O que é demais é muito e o que é pouco falta. Haverá algo que escape a essa lei?
Talvez a dor, a maldade e a desgraça pudessem sumir sem deixar saudade. Será? “Desgraça pouca é bobagem”, obviamente, é uma blague para reforçar o ânimo. Mas a vida no Éden seria mesmo tão boa? Adão e Eva eram felizes ou idiotas? A felicidade do desfrute do bem abundante ensina alguma coisa? Ou a tragédia humana é exatamente a sua grandeza: constatar que o mal e a dor são inevitáveis, e persistir. Mas não é exatamente porque o bem e o prazer são raros, que escolher um e desfrutar o outro é sublime? A eterna (porque seu fim é impossível) busca do melhor em nós – não é a essência do crescimento e da sabedoria? Por que o fim é impossível? Porque há que reconhecer que o acaso não nos prefere a nada, que Deus, se existe, é indiferente. Porque há que reconhecer que a fonte de toda maldade é esse amor próprio, essa preferência pelo próximo em detrimento do distante, essa luta pela sobrevivência da vida que é a nossa própria essência, e que nos leva a persistir nela. Há que reconhecer que o mal está em nós. Há que reconhecer, enfim, que toda essa luta é vã, porque o fim certo é a morte. Se o fim é impossível, a busca é um fim em si. Reconhecer isso talvez possa nos reconciliar com a dor, a maldade e a desgraça, e aceitá-las como adversárias necessárias. Se a luta é um fim em si, há que agradecer ao inimigo que a possibilita. Busca eterna, luta eterna, eterna tragédia de Sísifo e Atlas. Trata-se de trilhar o caminho mais do que chegar ao destino. De mirar bem, mais do que acertar o alvo. De buscar o equilíbrio e o balanço mais do que a perfeição. Porque perfeição é demais.

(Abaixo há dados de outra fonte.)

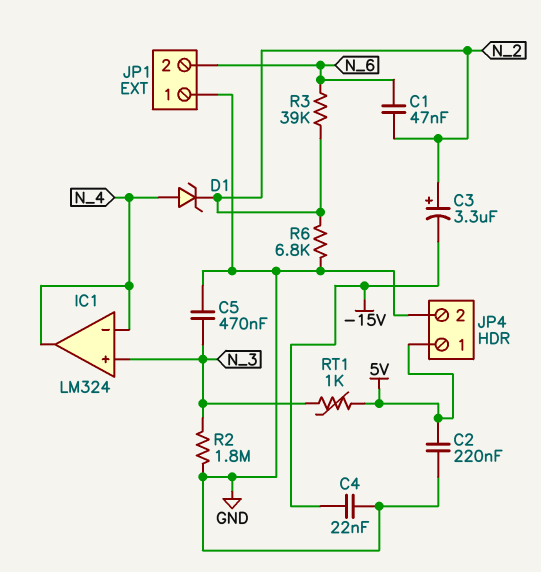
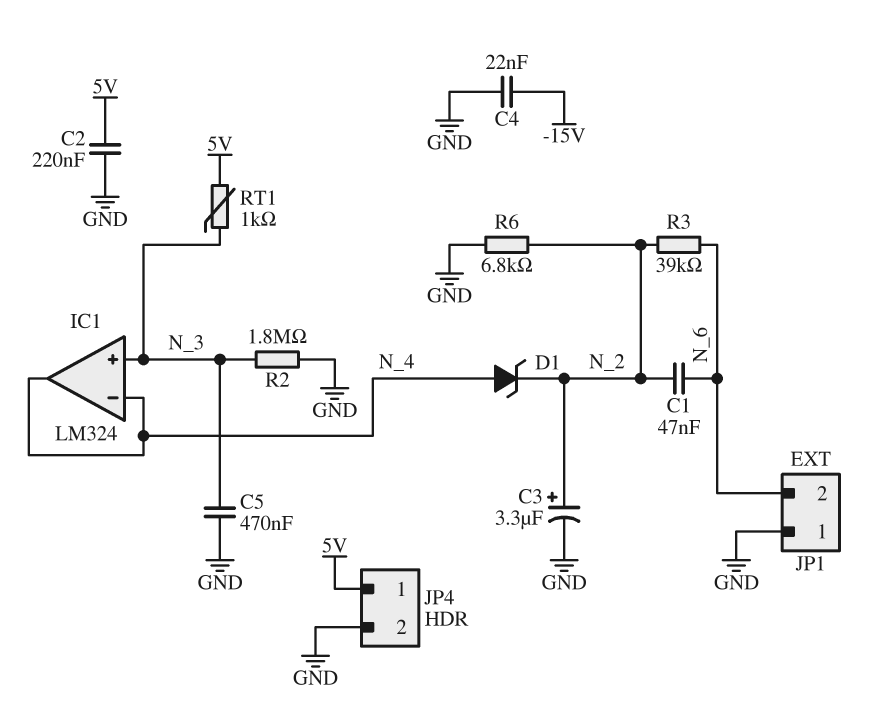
C3: 3.3uF (plus N_2, minus -15V) -> 3.3uF (plus N_2, minus GND)

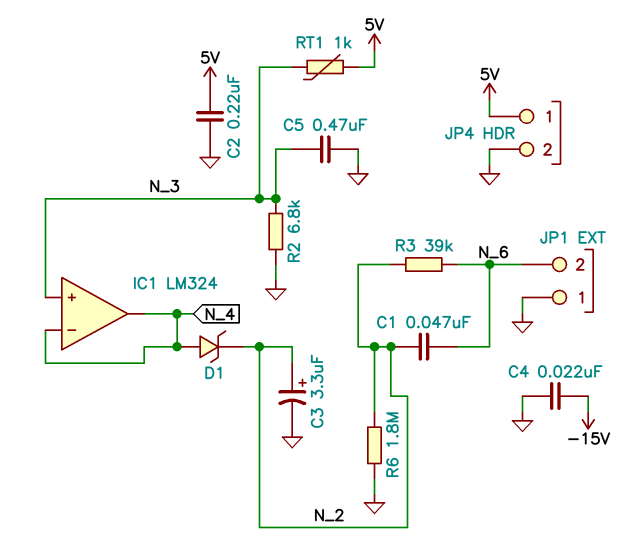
R2: 1.8M (GND, N_3) -> 6.8k (GND, N_3)
R6: 6.8k (GND, N_2) -> 1.8M (GND, N_2)

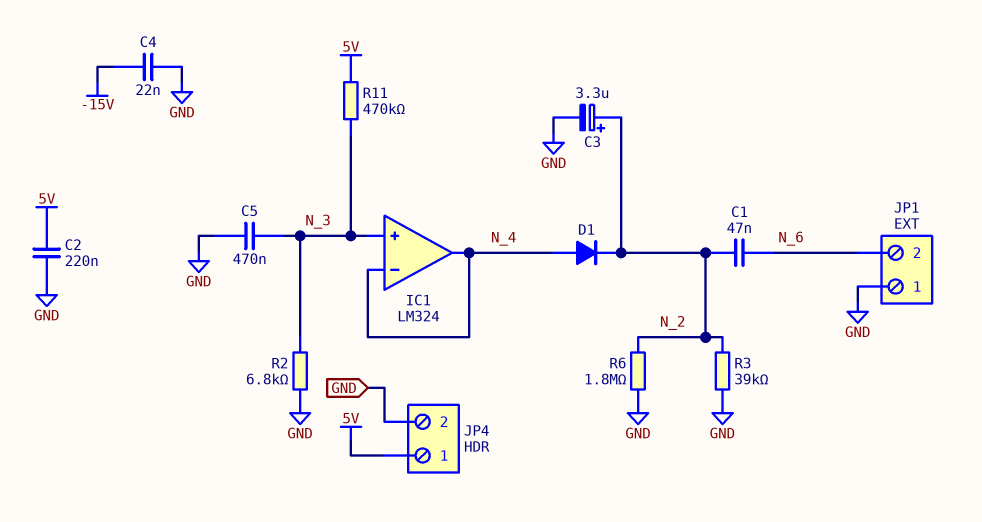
D1: zener (A N_4, K N_2) -> diode (A N_4, K N_2)
R3: 39k (N_2, N_6) -> 39k (GND, N_2)
R11: none -> 470k (5V, N_3)
RT1: 1k (5V, N_3) -> none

E a confiança? Não seria um caso em que o excesso nunca é demais? Confiança: além da esperança e aquém da certeza. Uma potência entre duas impotências. A esperança não age porque espera – é um confiar no além. A certeza não leva à ação, apenas ao movimento e à contemplação. O que resulta da certeza é efeito, não causa – reação de um objeto e não ação de um sujeito. A confiança é que nos leva a agir apesar do risco (aliás, só há confiança se há risco, senão já seria certeza) e a mudar o curso natural das causas e dos efeitos, alterando as probabilidades a nosso favor. Como confiar na sorte, sabendo que a dor é certa? Como confiar no outro sabendo que o mal existe? Entramos no avião confiantes. Ligamos o computador confiantes. Confiança ou esperança? Quantos milhões de promessas precisam ser cumpridas e quantos acidentes precisam não acontecer para que o avião e a Internet funcionem? O tal de Segredo parece ser esse: o que nos acontece depende de nossa atitude interior, que podemos aprender a controlar conscientemente. Basta confiar em si, no cosmos e nos outros que tudo conspira a favor. Ora, isso é a ingenuidade estóica do Logos, que o pensamento moderno desmascarou. A sabedoria dos antigos, embora sábia, era ingênua. Por trás desse pcicologismo entusiamante está uma confiança no poder da consciência que beira a esperança. Confiança em excesso é esperança, é fé, é um pensamento mágico, uma crença acima de toda evidência: loucura, em suma.
Não há salvação. Não há felicidade plena. Esse é o outro segredo. O mais bem guardado, pois ninguém ousa confessar. Até porque não queremos que nossos filhos saibam, pois, apesar de toda evidência, desejamos para eles a felicidade completa. Não há porque desistir de tentar, mesmo sabendo disso. Confiança é exatamente o que nos livra do niilismo cético e da inação diante da dor de saber. Melhor esquecer? Não há porque esconder isso da consciência para confiar. Aliás, a certeza da salvação não é confiança, é fé – a crença contra a evidência. É a desconfiança (a confiança pelo avesso) que nos salva dessa loucura. Então confiança nunca pode ser demais, senão vira esperança. E nunca pode ser de menos, senão vira certeza contemplativa. Não há salvação senão buscar o equilíbrio, sempre instável, sempre tênue, sempre difícil, porque impossível.